Sono tornati sulla Croisette per la nona volta in Concorso con il loro dodicesimo lungometraggio di finzione – sì, il termine non rende giustizia alla loro abituale tensione per la realtà, tant’è – Tori et Lokita.

Focus sull’immigrazione, ovvero i problemi che devono affrontare i richiedenti asilo, attraverso due giovani di 12 e 16 anni provenienti dall'Africa subsahariana e interpretati da Pablo Schils e Joely Mbundu: Tori e Lokita, appunto, che si fanno, o almeno provano, una nuova vita in Belgio.

Immigrazione ed esilio sono congeniali ai fratelli: dallo sfruttamento dei clandestini ne La Promessa (1996) alle conseguenze dell’unione illegale della protagonista albanese de Il matrimonio di Lorna (2008), li hanno sempre indagati con una camera all’altezza dei loro personaggi, analitica nelle disamina ed empatica nella resa.

Altro tema ricorrente, la giovane età dei caratteri principali: infanzia o adolescenza hanno già informato Le Gamin au vélo, Le Jeune Ahmed, e come non ricordare Il figlio, dove tra vendetta e redenzione un teenager problematico si prendeva la scena?

Uguali e diversi, sono tutti invisibili su cui Jean-Pierre e Luc accendono i riflettori: non per sanzionare né per stigmatizzare, ma semplicemente per illuminare questioni non sanate, problemi annosi, giacché davvero molto poco è cambiato dopo Rosetta, “l'umiliazione provata da coloro che sono esclusi dalla comunità lavorativa e umana è ancora lì”.

Chissà se Tori e Lokita sono davvero fratello e sorella o se si sono conosciuti sul barcone, invero poco importa: devono sopravvivere; mandare a casa dei soldi a madre, di Lokita, e cinque fratelli; devono stare nel centro di accoglienza; devono cantare al karaoke del locale – fanno, e bene, Alla fiera dell’est di Angelo Branduardi che hanno imparato approdando in Italia – e spacciare per lo chef; devono, Lokita, sottostare alle richieste sessuali dello chef; devono, Lokita, curare le piante di marjuana; devono dare soldi ai figuri della chiesa che li ha portati in Belgio; devono, ancora, sopravvivere.
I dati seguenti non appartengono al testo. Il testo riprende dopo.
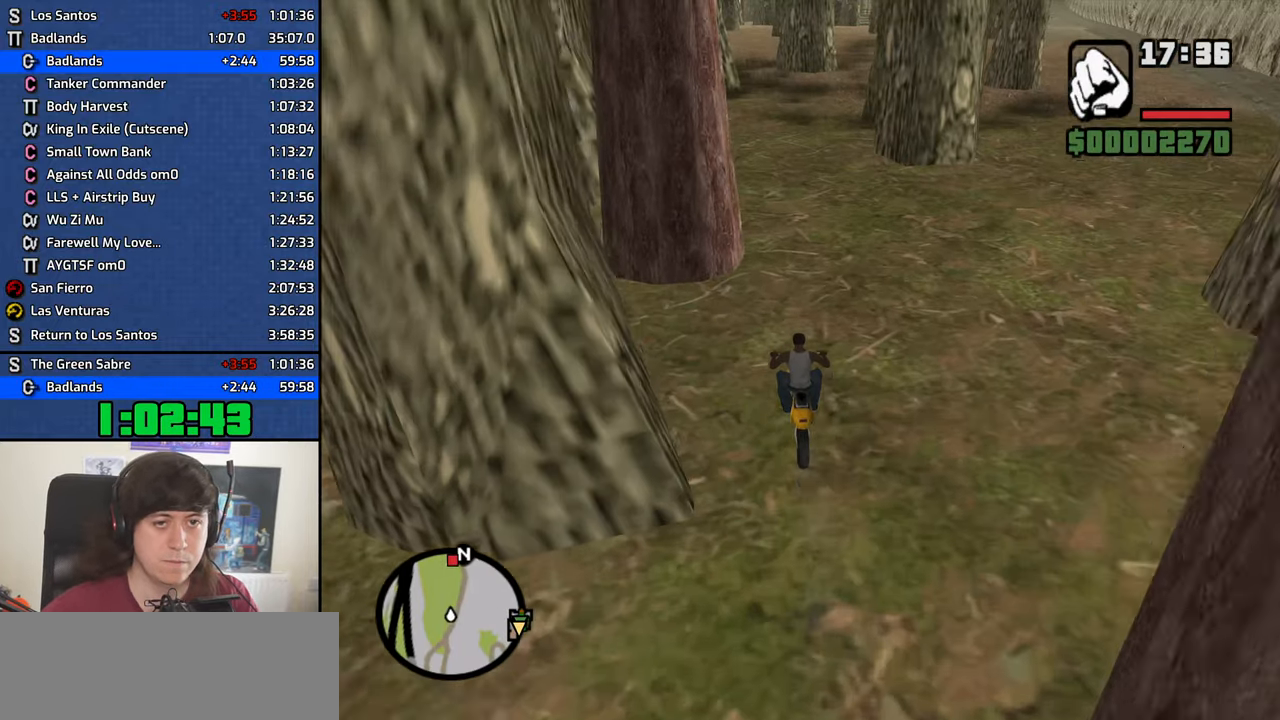
{"keys": ["w"], "mouse": [], "events": [[34, "2", "down"], [84, "2", "up"], [167, "2", "down"], [217, "2", "up"], [267, "2", "down"], [317, "2", "up"], [400, "2", "down"], [450, "2", "up"]]}
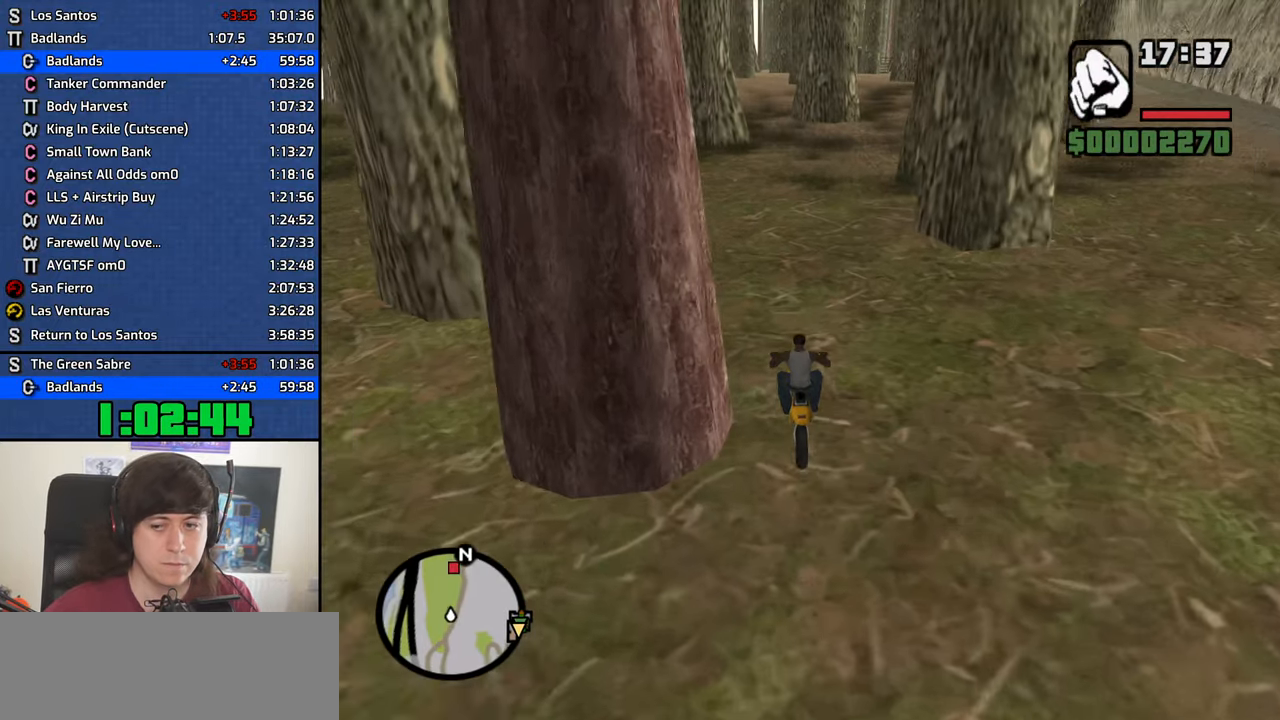
{"keys": ["2", "w"], "mouse": [], "events": [[50, "2", "down"], [100, "2", "up"], [184, "2", "down"], [234, "2", "up"], [284, "2", "down"], [367, "2", "up"], [467, "2", "down"]]}
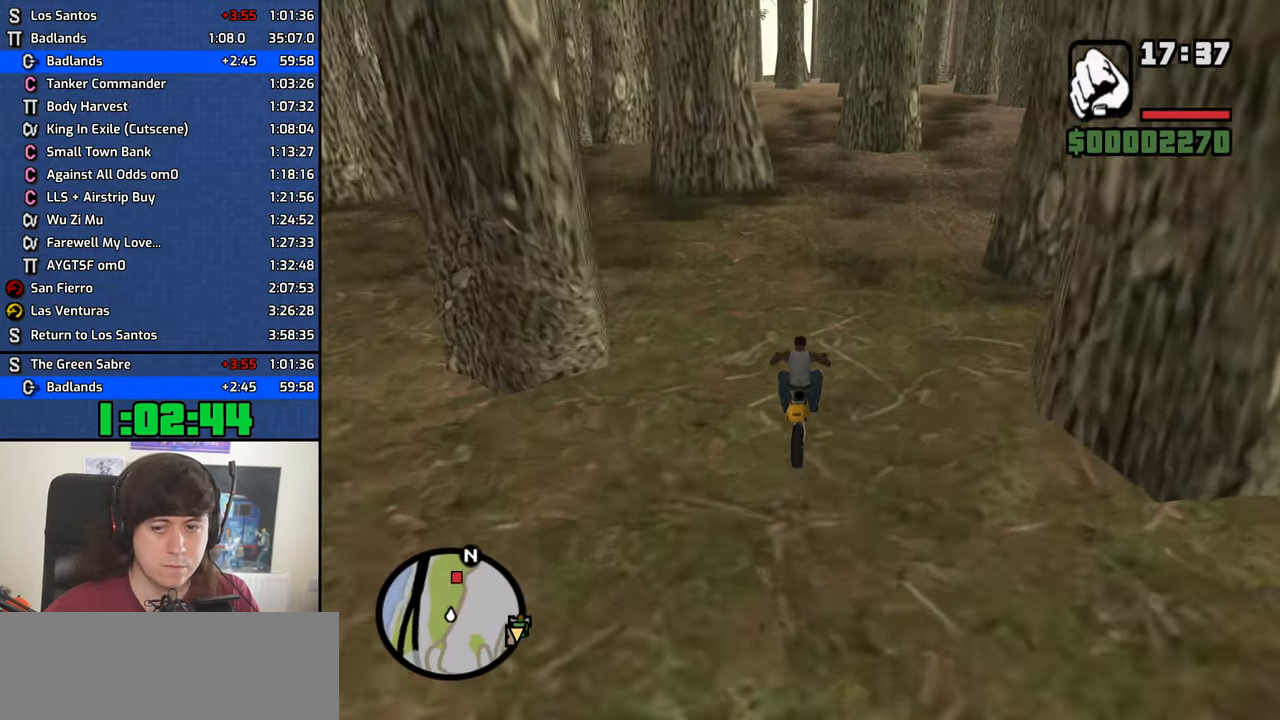
{"keys": ["a", "w"], "mouse": [], "events": [[67, "2", "up"], [100, "2", "down"], [250, "2", "up"], [350, "2", "down"], [434, "2", "up"], [434, "a", "down"]]}
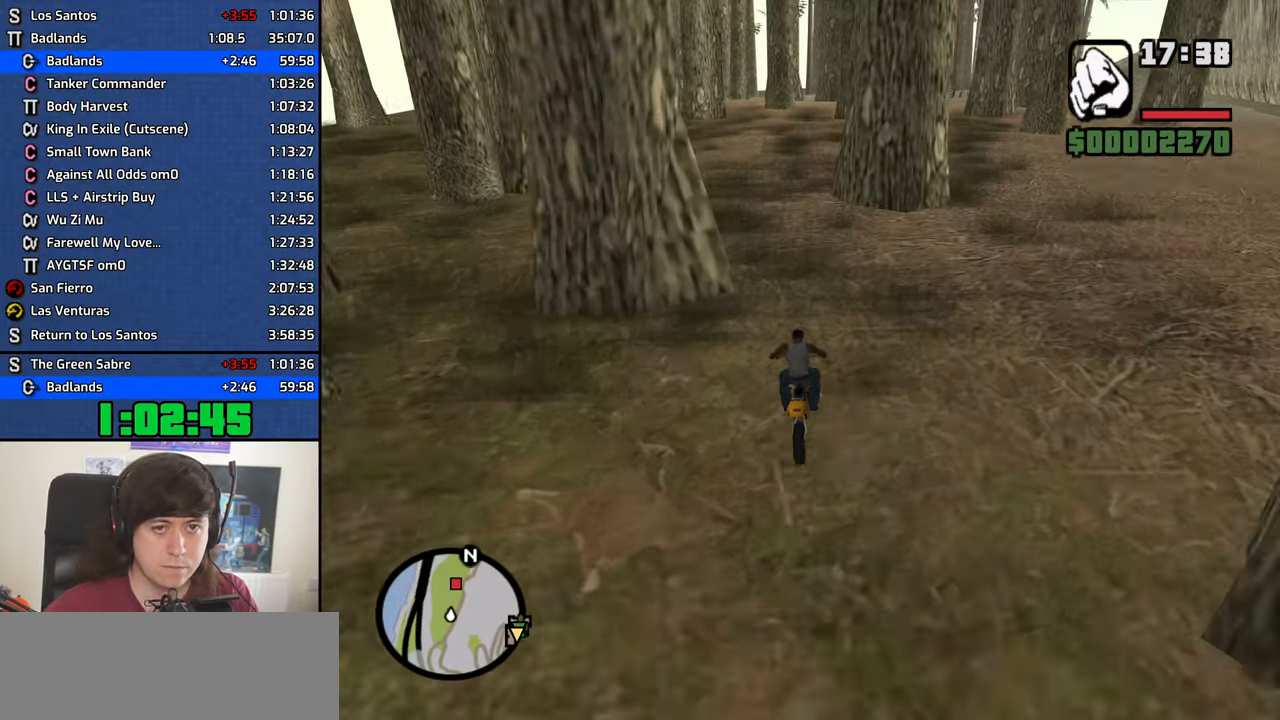
{"keys": ["w"], "mouse": [], "events": [[34, "2", "down"], [117, "2", "up"], [167, "a", "up"], [217, "2", "down"], [317, "2", "up"], [350, "a", "down"], [400, "2", "down"], [500, "2", "up"], [500, "a", "up"]]}
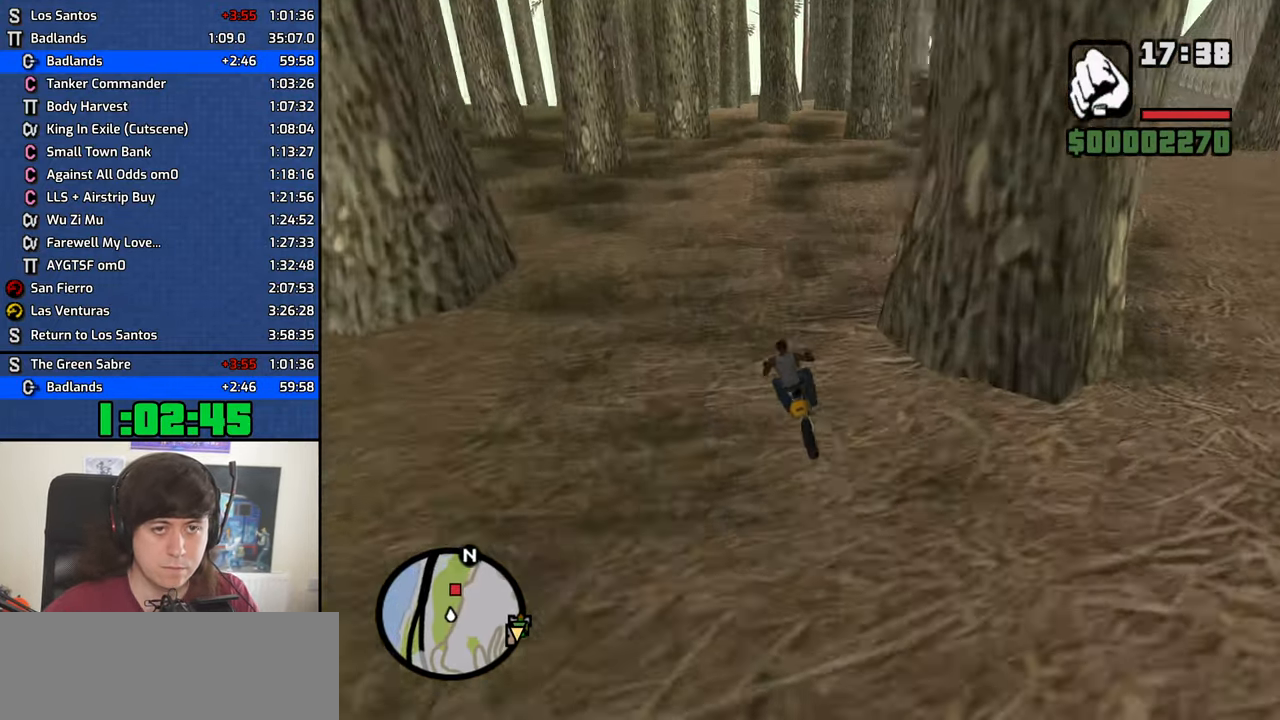
{"keys": ["2", "a", "w"], "mouse": [], "events": [[84, "2", "down"], [184, "2", "up"], [284, "2", "down"], [367, "2", "up"], [467, "2", "down"], [467, "a", "down"]]}
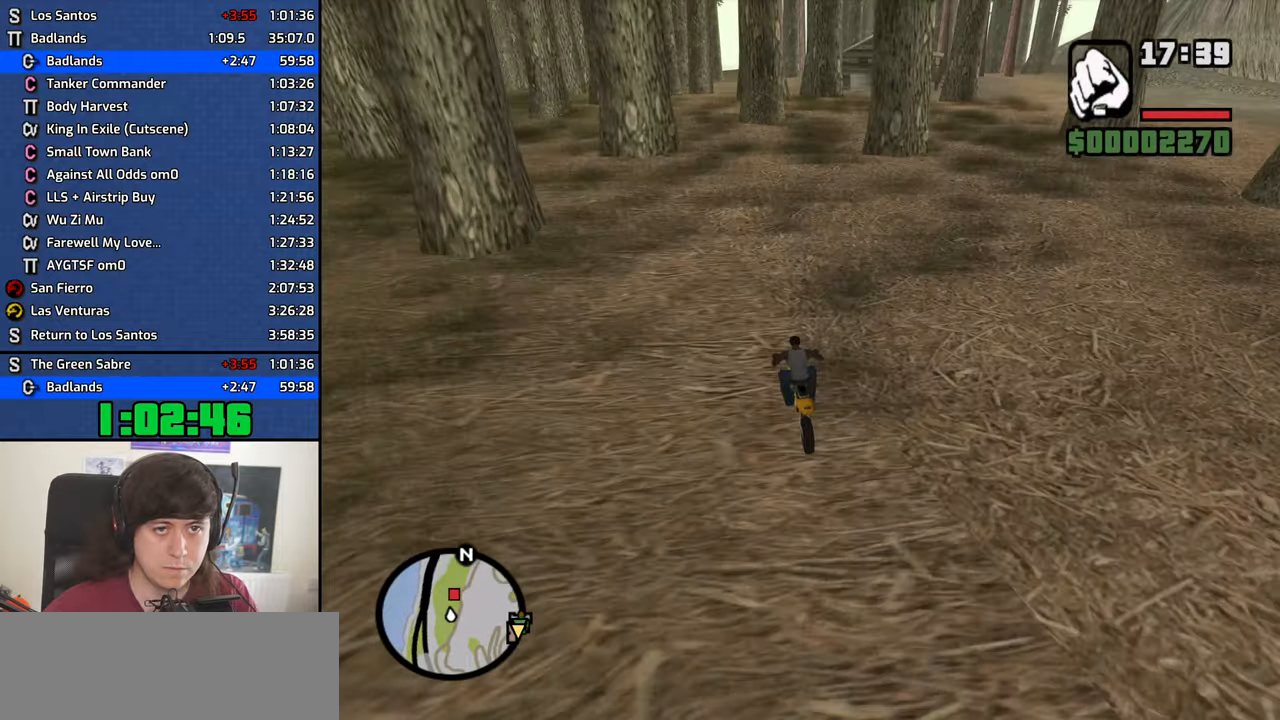
{"keys": ["w"], "mouse": [], "events": [[66, "2", "up"], [66, "a", "up"], [100, "2", "down"], [250, "2", "up"], [333, "2", "down"], [433, "2", "up"]]}
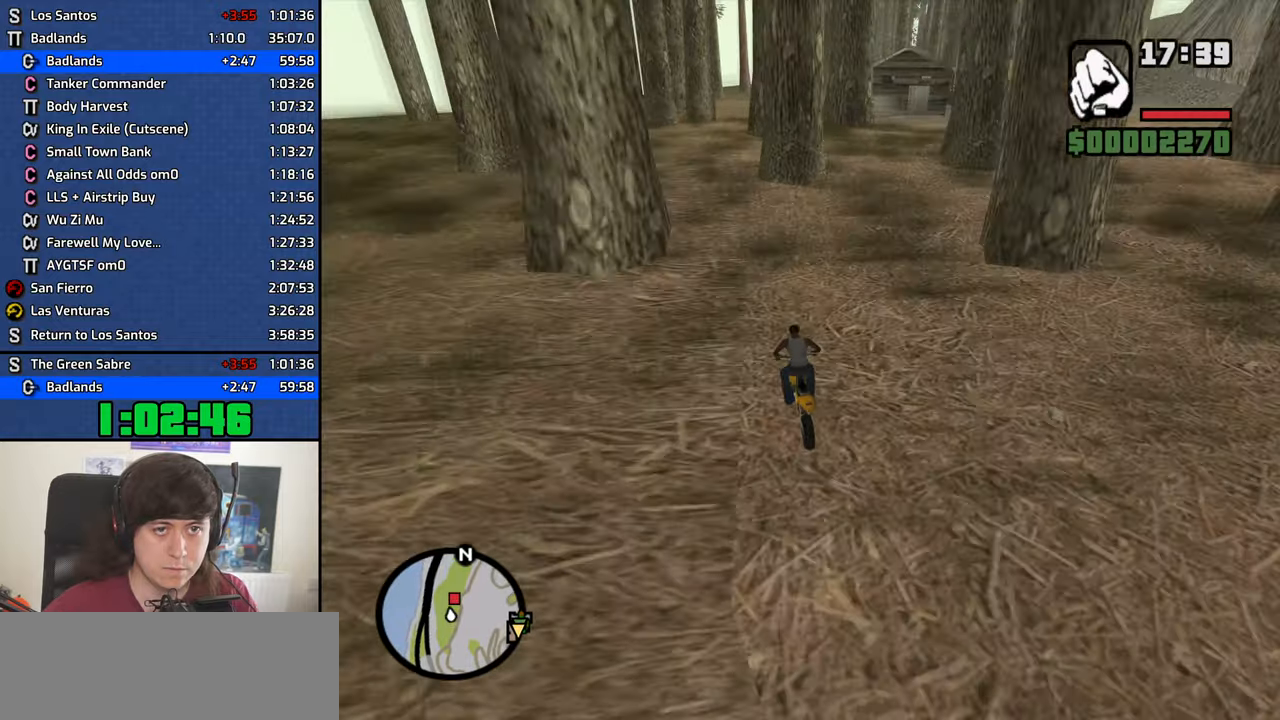
{"keys": ["s"], "mouse": [], "events": [[33, "2", "down"], [116, "2", "up"], [166, "2", "down"], [166, "d", "down"], [216, "d", "up"], [316, "2", "up"], [316, "w", "up"], [450, "s", "down"]]}
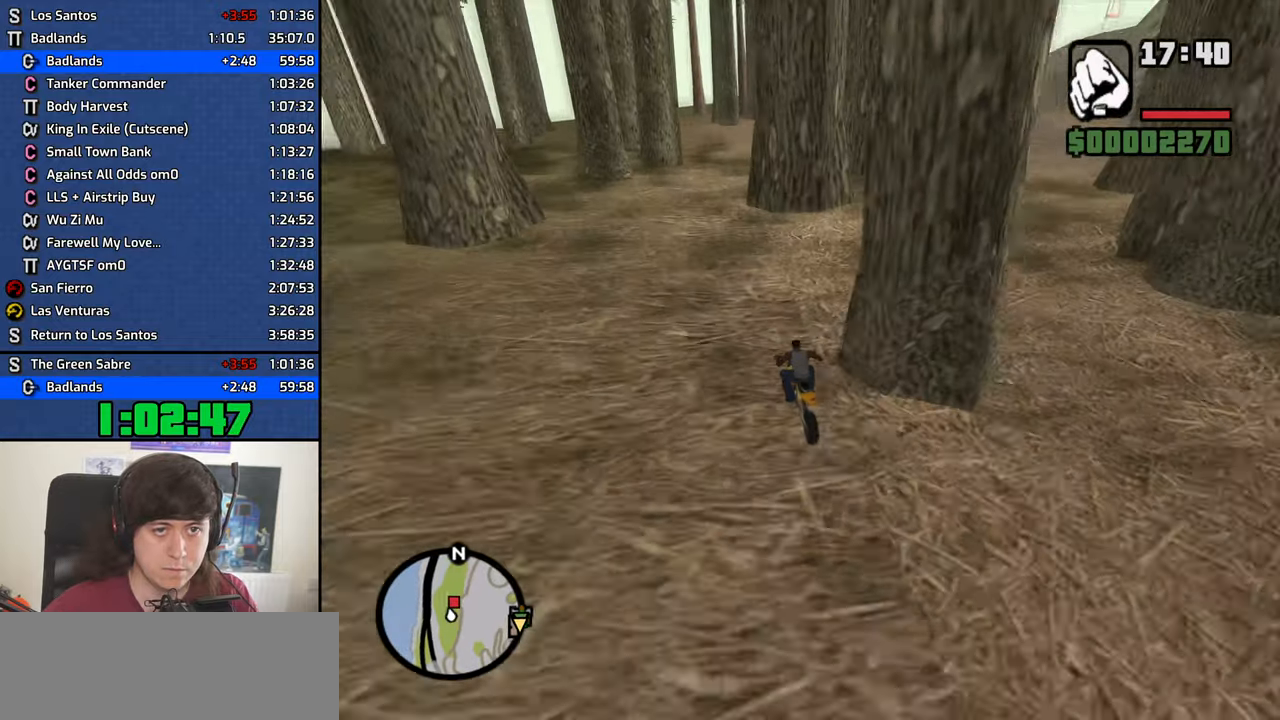
{"keys": ["d"], "mouse": [], "events": [[100, "s", "up"], [133, "d", "down"], [183, "space", "down"], [283, "space", "up"]]}
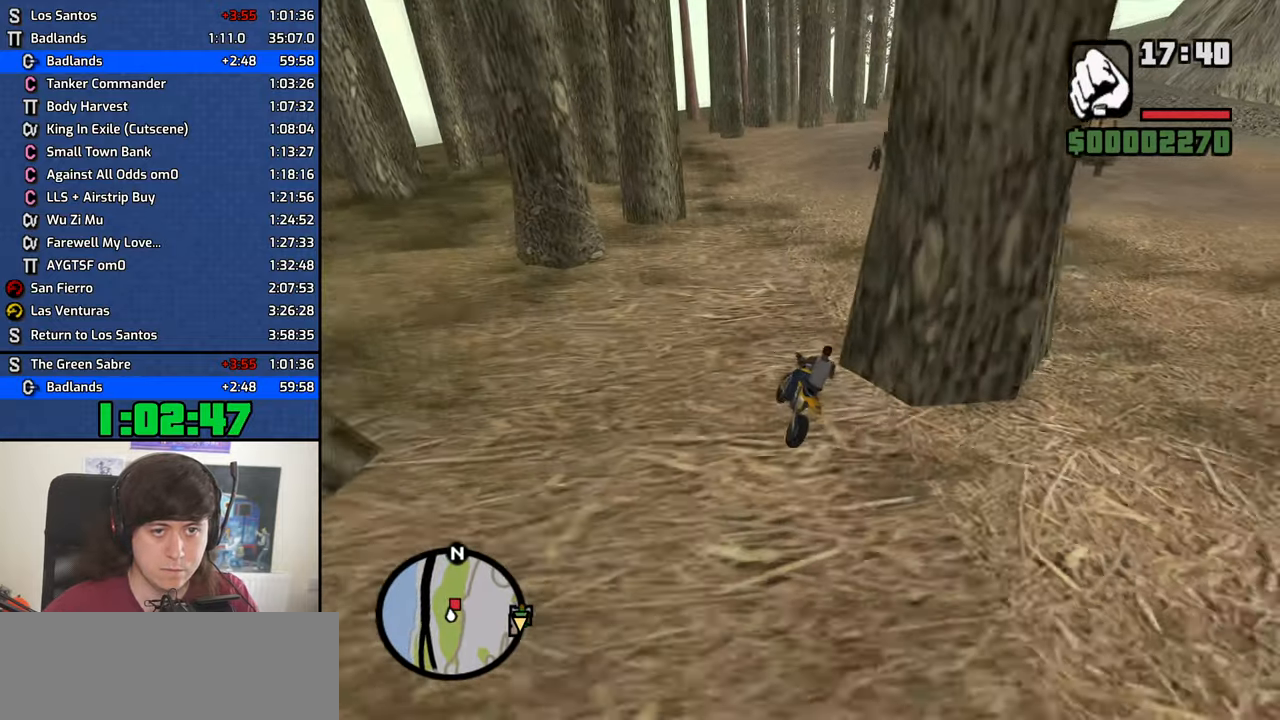
{"keys": ["d", "w"], "mouse": [], "events": [[16, "w", "down"], [100, "2", "down"], [250, "2", "up"]]}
Con un solo obiettivo, nei fatti in miraggio: ottenere i documenti, ovvero vedersi garantire l’asilo: a Tori, accusato in patria di essere un piccolo stregone, di avere il diavolo in corpo e quindi minacciato di morte, verrà concesso, ma a Lokita?

I fratelli li tallonano, con l’umanità di cui sono capaci, il mestiere di cui sono (stati) maestri, e commuove la resistenza di Tori (Pablo Schils è un bambino, ma è da premio), tosto e svelto e affettuoso (i disegni…) e la fragilità di Lokita, preda di attacchi di panico, e come altrimenti.

C’è, e non poco, del buono nel film, ma molto non va: didascalismo e “spiegazionismo” hanno piena e vasta residenza nel copione, la parola potere sull’immagine, la programmaticità, la paradigmaticità e l’esemplarità, ovvero una serie di sfortunati eventi ai danni dei due, esibite e, francamente, nocive.

Si sente la scrittura, l’apriorismo e la costruzione a tesi, si legge a caratteri persino cubitali il messaggio a discapito dell’imperfezione, dell’ambiguità e contraddittorietà della realtà: peccato, per i fratelli, per Tori e Lokita, per lo stesso cinema. Poteva, e doveva, essere un grande film: lo è solo a tratti, mannaggia.